- Film poster
- Directed by: Jacques-Yves Cousteau
- Written by: Jacques-Yves Cousteau James Dugan
- Distributed by: Columbia Pictures (United States)
- Release dates: September 30, 1964 (France); December 22, 1964 (USA);
- Running time: 93 minutes
- Countries: France Italy
- Language: French

= World Without Sun =

1964 documentary film by Jacques Cousteau

World Without Sun (Le Monde sans soleil) is a 1964 French documentary film directed by Jacques-Yves Cousteau. The film was Cousteau's second to win the Academy Award for Best Documentary Feature, following The Silent World in 1956.

==Content==
The film chronicles Continental Shelf Station Two, or "Conshelf Two", the first ambitious attempt to create an environment in which men could live and work on the seafloor. In it, a half-dozen oceanauts lived 10 meters down in the Red Sea off Sudan in a star-fish shaped house for 30 days. The undersea living experiment also had two other structures, one a submarine hangar that housed a small, two-man submarine referred to as the "diving saucer" for its resemblance to a science fiction flying saucer, and a smaller "deep cabin" where two oceanauts lived at a depth of 30 meters for a week.
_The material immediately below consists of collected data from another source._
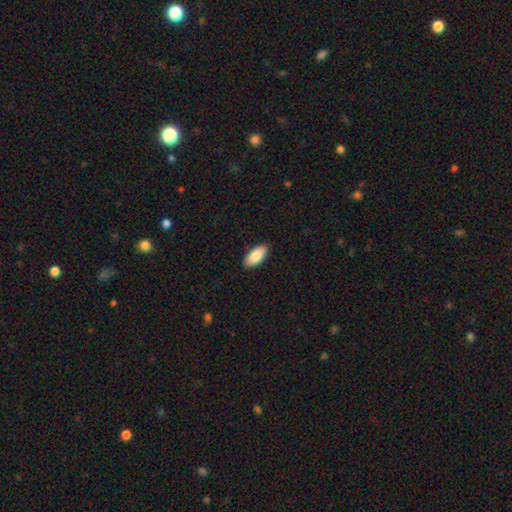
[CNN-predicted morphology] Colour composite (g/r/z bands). It shows a smooth galaxy with no disk features (86%) that is in between round and cigar-shaped (93%). Merging: none (89%).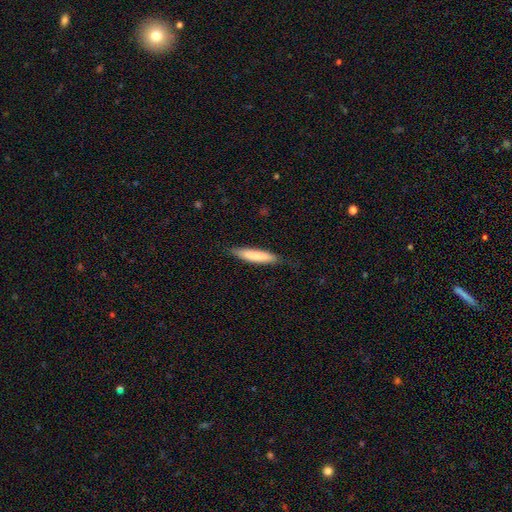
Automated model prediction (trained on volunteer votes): Smooth or featured: smooth — 80% (featured or disk — 15%)
How rounded: cigar-shaped — 88% (in between — 11%)
Merging: none — 83% (minor disturbance — 14%)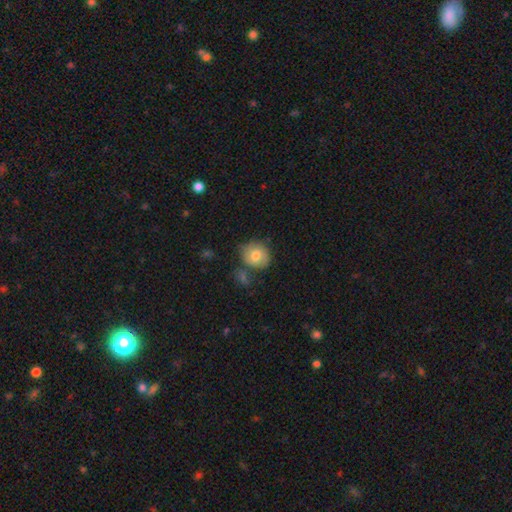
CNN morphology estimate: Overall: smooth (72%). How rounded: round (78%). Merging: none (63%).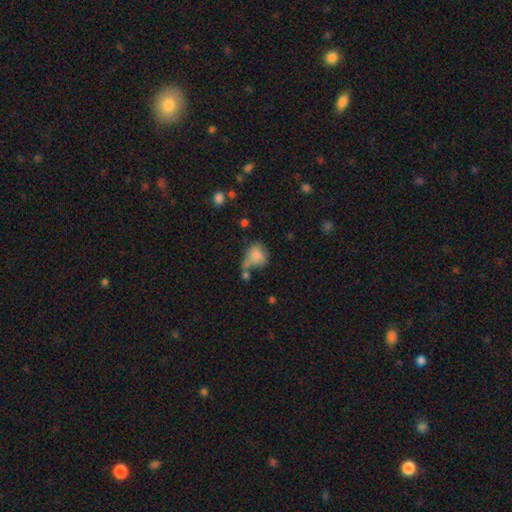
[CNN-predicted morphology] The model was most divided on "merging": none: 31%, minor disturbance: 25%, merger: 24%, major disturbance: 20%. More confident: smooth or featured — smooth (78%); how rounded — round (53%).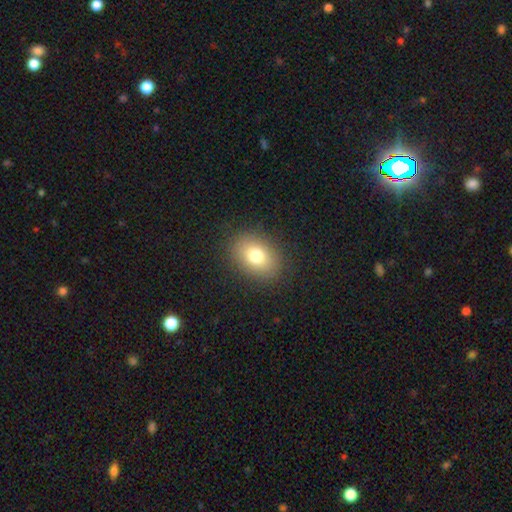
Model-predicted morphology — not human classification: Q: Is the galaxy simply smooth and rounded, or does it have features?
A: smooth — 78%.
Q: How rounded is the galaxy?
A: in between — 69%.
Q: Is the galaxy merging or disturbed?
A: none — 87%.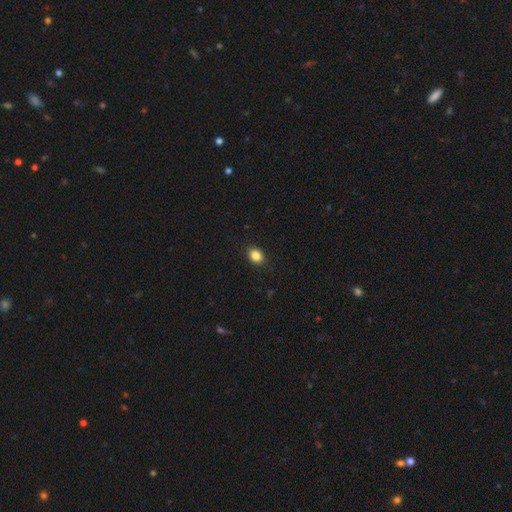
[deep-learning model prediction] A smooth galaxy with no disk features (86%) that is in between round and cigar-shaped (55%).

Vote fractions:
- Smooth or featured? smooth: 86% / star or artifact: 10% / featured or disk: 4%
- How rounded? in between: 55% / round: 44% / cigar-shaped: 1%
- Merging? none: 90% / minor disturbance: 7% / major disturbance: 2% / merger: 1%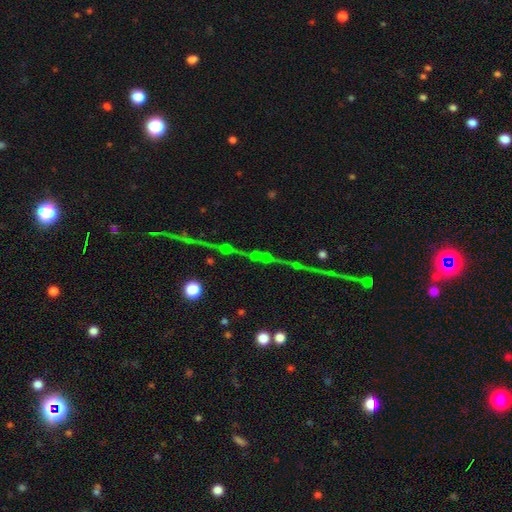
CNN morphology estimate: smooth_or_featured: star or artifact (p=0.56) [alt: featured or disk p=0.29]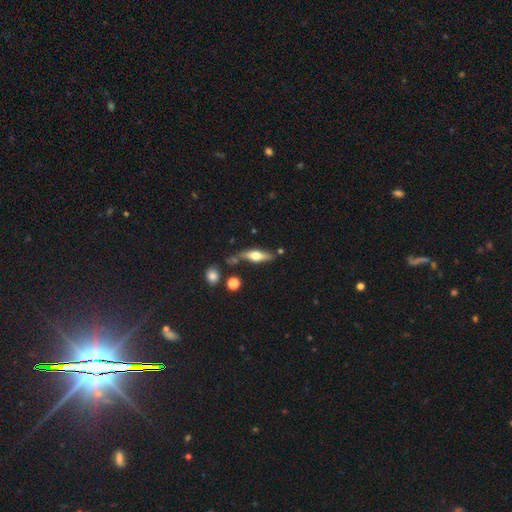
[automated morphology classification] Overall: featured or disk (53%; smooth 40%). Edge-on disk: yes (89%). Merging: none (72%).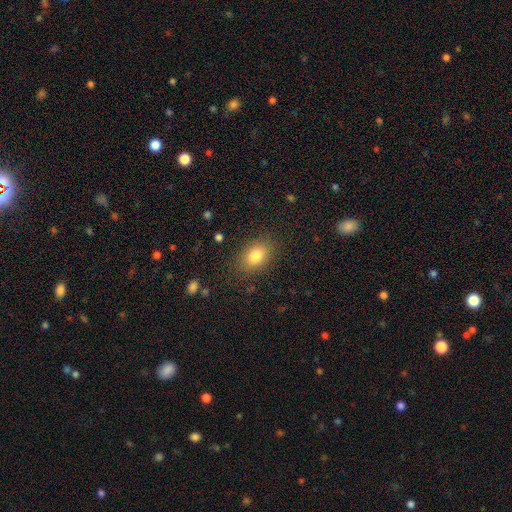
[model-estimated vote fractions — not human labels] smooth-or-featured: smooth: 82% | star or artifact: 10% | featured or disk: 8%
  how-rounded: in between: 81% | round: 17% | cigar-shaped: 2%
  merging: none: 85% | minor disturbance: 10% | major disturbance: 3% | merger: 1%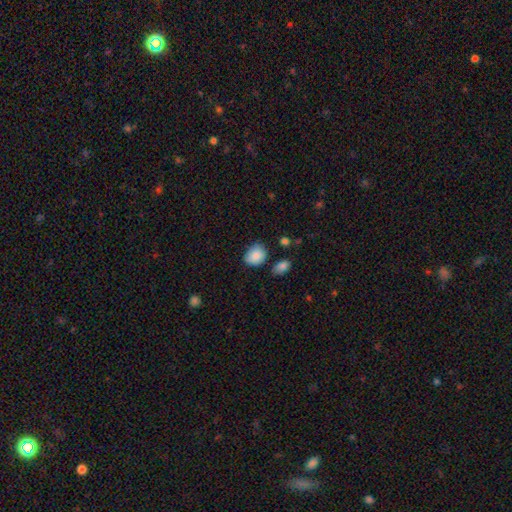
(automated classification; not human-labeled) A smooth galaxy with no disk features (86%) that is round (50%). Merging: none (69%).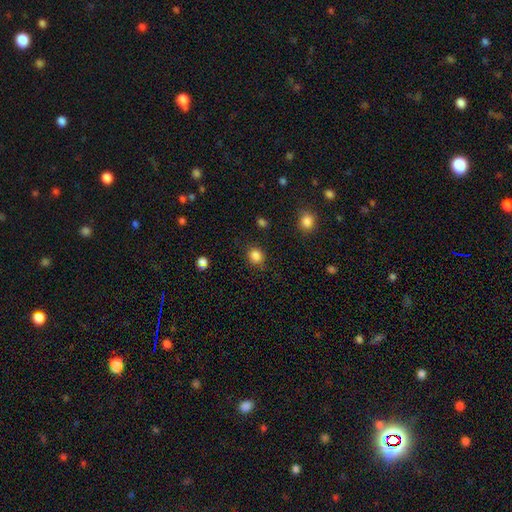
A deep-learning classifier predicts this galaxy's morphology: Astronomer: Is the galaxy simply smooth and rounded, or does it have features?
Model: smooth — 85%.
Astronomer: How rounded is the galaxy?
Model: round — 72%.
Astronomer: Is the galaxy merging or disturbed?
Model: none — 84%.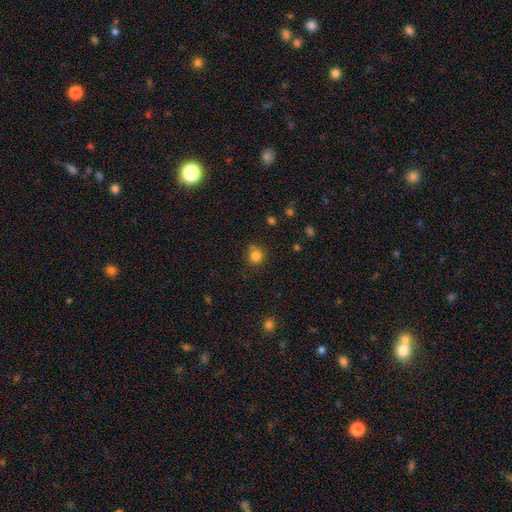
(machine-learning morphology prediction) smooth_or_featured: smooth (p=0.81) [alt: star or artifact p=0.13]
how_rounded: round (p=0.91) [alt: in between p=0.09]
merging: none (p=0.71) [alt: minor disturbance p=0.13]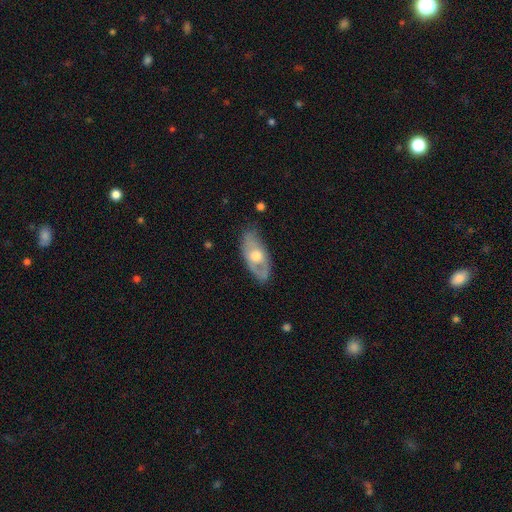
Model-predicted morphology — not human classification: Q: Smooth or featured?
A: featured or disk (60%); runner-up: smooth (35%)
Q: Edge-on disk?
A: no (78%); runner-up: yes (22%)
Q: Merging?
A: none (71%); runner-up: minor disturbance (22%)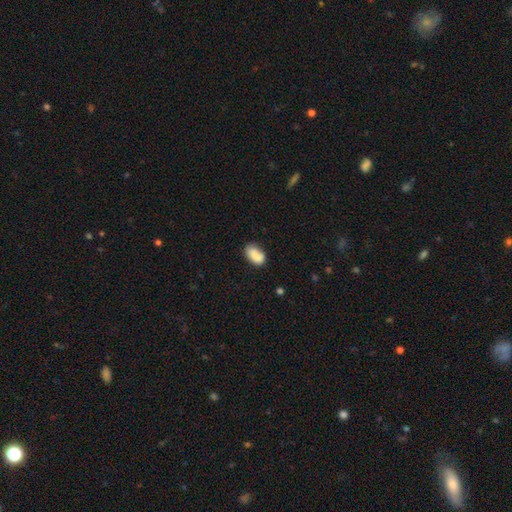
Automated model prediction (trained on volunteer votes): A smooth galaxy with no disk features (85%) that is in between round and cigar-shaped (92%). Merging: none (65%).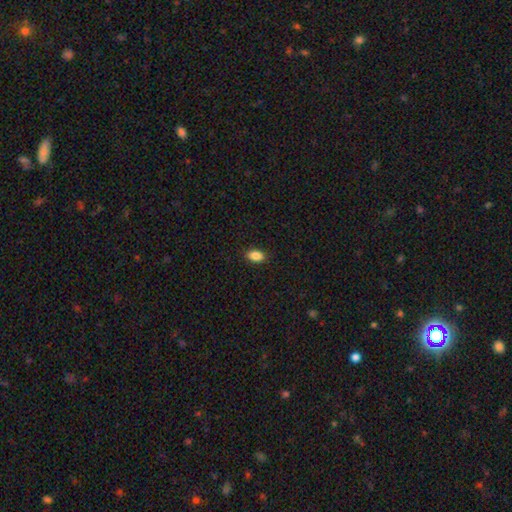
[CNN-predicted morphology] A smooth galaxy with no disk features (87%) that is in between round and cigar-shaped (88%). Merging: none (89%).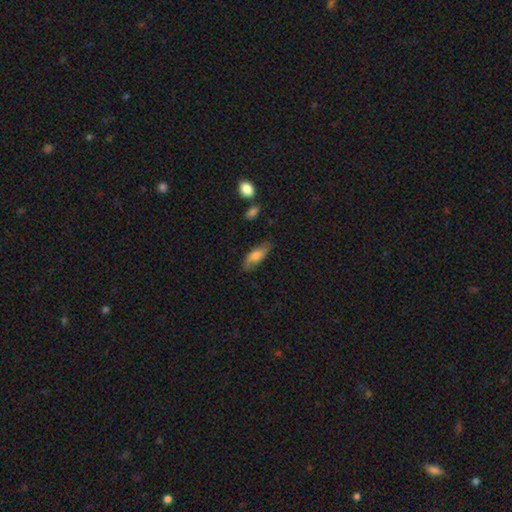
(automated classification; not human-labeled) This appears to be a smooth galaxy with no disk features (71%) that is in between round and cigar-shaped (68%). Merging: none (74%).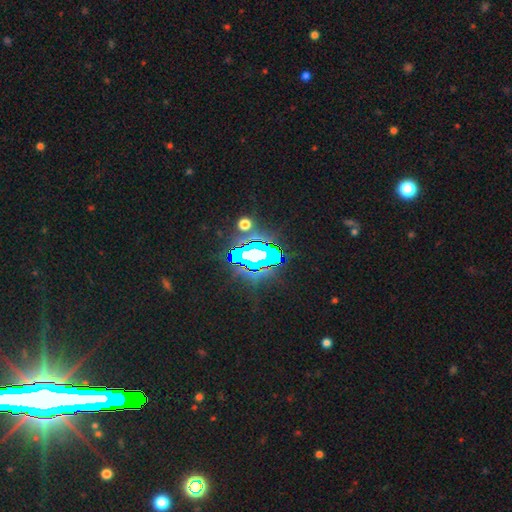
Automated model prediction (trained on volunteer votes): This appears to be a star or artifact, not a galaxy (70%).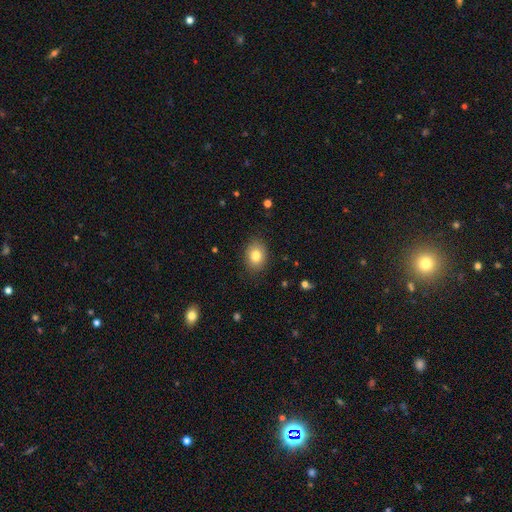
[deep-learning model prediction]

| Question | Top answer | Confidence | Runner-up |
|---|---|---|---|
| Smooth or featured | smooth | 82% | featured or disk (9%) |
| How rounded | in between | 64% | round (35%) |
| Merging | none | 85% | minor disturbance (11%) |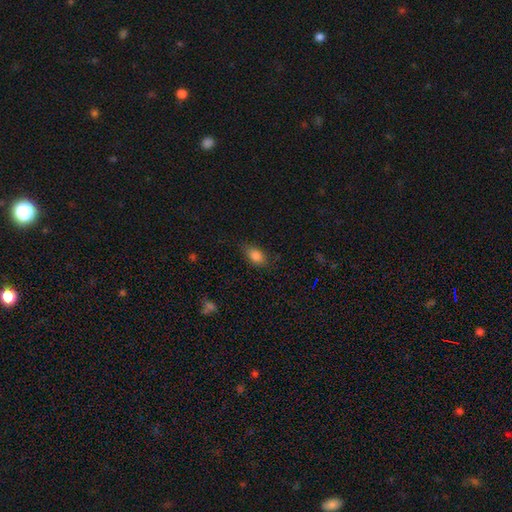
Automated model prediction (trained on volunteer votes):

The undersea colony was supported by air, water, food, power, all essentials of life, from a large support team above. Men on the bottom performed a number of experiments intended to determine the practicality of working on the sea floor and were subjected to continual medical examinations.

Funded in part by the French petrochemical industry, the Conshelf Two experiment was originally intended to demonstrate the practicality of exploitation of the sea using underwater habitats as base stations. In the end, Cousteau repudiated such an approach, turning his efforts instead toward conservation. The lyrical and dramatic underwater sequences also likely contributed to the beginning of an era of ocean conservation as well as incidentally promoting sport diving. Memorable sequences involve men cavorting with fishes, an underwater chess game and the diving saucer reaching depths of 300 meters, encountering new and unique forms of life.

==Reception==
The documentary received wide international theatrical distribution, and won Best Documentary at the 37th Academy Awards, Cousteau's second Oscar following The Silent World in 1956, as well as numerous other honors.

Reviews were overwhelmingly positive, although some criticism arose around accusations of "faking" footage, most notably by New York Times reviewer Bosley Crowther, who questioned the authenticity of two of the more dramatic scenes. He stated in his 1964 review, "Oceanographers consulted here yesterday said it was highly unlikely that a deep-sea cavern, containing a "bubble," or pocket of air, at its top, could exist. If it did, the atmosphere in that bubble would surely be noxious, they said. It would be methane or marsh gas. And the pressure in it would be intolerable for man."

The confusion stemmed from Crowther's assertion that the footage was filmed at great depth, an issue not clearly addressed in the film proper. His other complaint was a long tracking shot moving out from the window of one of the underwater structures, which Crowther claimed could only have been produced in an aquarium. Cousteau, taking great offense, went on to demonstrate how he and his son Philippe produced the shot with a combination of ropes and small underwater motorized vehicles.

==Preservation==

The Academy Film Archive preserved World Without Sun in 2010.